Denken zij nu echt, dat de Here Jezus tijdens Zijn omwandeling op aarde ook met vlaggetjes zwaaide, of vlaggetjes aan Zijn luisteraars uitdeelde? Denken zij, dat de eerste christenen in hun samenkomsten vaandelzwaaiers in dienst hadden? Deze mensen putten hun kracht niet meer uit het kruis van Christus, maar uit het zogenaamde nieuwe werk van de Heilige Geest. Zij hebben het evangelie van Christus ingeruild voor een nieuw en eigen evangelie. Dan ben je vervloekt, schrijft Paulus in Galaten 1. "Het verbaast mij, dat gij u zo schielijk van degene, die u door de genade van Christus geroepen heeft, laat afbrengen tot een ander evangelie, en dat is geen evangelie. Er zijn echter sommigen, die u in verwarring brengen en het evangelie van Christus willen verdraaien. Maar ook al zouden wij, of een engel uit de hemel, u een evangelie verkondigen, afwijkend van hetgeen wij u verkondigd hebben, die zij vervloekt! Gelijk wij vroeger reeds gezegd hebben, zeg ik thans nog eens: indien iemand u een evangelie predikt, afwijkend van hetgeen gij ontvangen hebt, die zij vervloekt!" (Galaten 1:6-9)

 

Neen, wij putten onze kracht niet uit dans of het zwaaien met vlaggen. Wij putten onze kracht uit het kruis van Christus. Wij houden vast aan dat belangrijke Bijbelwoord: "God was in Christus de wereld met Zichzelf verzoenende, door hun hun overtredingen niet toe te rekenen." (2 Cor. 5:19) Dat is de boodschap van het kruis. Dat is de boodschap van het offer van Christus, dat ons leven volkomen veranderd heeft en ons dicht bij God gebracht heeft.

 

Paulus schrijft dat hij het kruis predikte.

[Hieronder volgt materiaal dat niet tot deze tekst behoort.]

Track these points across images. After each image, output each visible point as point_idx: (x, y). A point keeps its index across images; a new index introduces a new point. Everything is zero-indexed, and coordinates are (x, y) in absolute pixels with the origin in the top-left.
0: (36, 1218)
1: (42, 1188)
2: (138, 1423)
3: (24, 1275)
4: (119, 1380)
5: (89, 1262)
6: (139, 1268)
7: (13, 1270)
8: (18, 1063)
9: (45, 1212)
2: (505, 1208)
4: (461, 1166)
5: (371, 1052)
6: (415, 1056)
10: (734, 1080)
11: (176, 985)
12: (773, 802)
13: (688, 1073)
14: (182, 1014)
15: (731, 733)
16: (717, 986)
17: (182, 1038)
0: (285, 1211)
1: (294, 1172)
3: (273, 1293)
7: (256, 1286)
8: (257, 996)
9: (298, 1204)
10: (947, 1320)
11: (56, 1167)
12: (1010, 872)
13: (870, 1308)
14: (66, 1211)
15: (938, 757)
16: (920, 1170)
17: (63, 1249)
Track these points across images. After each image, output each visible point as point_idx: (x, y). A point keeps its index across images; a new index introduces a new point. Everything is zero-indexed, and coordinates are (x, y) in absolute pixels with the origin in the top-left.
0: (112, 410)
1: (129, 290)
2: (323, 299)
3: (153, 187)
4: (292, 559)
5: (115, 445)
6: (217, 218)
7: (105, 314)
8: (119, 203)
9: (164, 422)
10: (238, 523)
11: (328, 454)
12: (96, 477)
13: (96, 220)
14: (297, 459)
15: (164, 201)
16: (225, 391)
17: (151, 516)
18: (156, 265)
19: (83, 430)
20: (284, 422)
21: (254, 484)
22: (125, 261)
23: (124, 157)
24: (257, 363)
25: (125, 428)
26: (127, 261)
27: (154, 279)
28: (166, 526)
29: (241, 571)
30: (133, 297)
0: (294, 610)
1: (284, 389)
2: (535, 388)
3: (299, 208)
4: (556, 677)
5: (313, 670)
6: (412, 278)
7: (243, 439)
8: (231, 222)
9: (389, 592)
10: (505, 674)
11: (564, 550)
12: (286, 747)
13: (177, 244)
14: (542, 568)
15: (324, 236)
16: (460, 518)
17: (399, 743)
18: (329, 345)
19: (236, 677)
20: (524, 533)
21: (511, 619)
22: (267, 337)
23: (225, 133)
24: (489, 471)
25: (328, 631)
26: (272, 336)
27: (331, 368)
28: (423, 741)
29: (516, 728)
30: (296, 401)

Dat doen wij nog steeds, net zoals Paulus dit deed. Paulus predikte niet de Heilige Geest als Redder. Hij predikte Jezus Christus als Redder. Hij predikte de verzoening door het bloed van de Here Jezus. Hij predikte - zoals wij dat in onze taal soms onder woorden proberen te brengen - dat je als verloren zondaar mag knielen aan de voet van het kruis en daar vergeving van je zonden mag ontvangen.

 

Deze boodschap is met kracht van God in ons hart binnen gekomen. Dit woord van het kruis is zo krachtig, dat het ons uit de verlorenheid gehaald heeft en ons gebracht heeft in de eeuwige behoudenis. Dank God, dat wij deze kracht van God in ons eigen leven hebben leren kennen.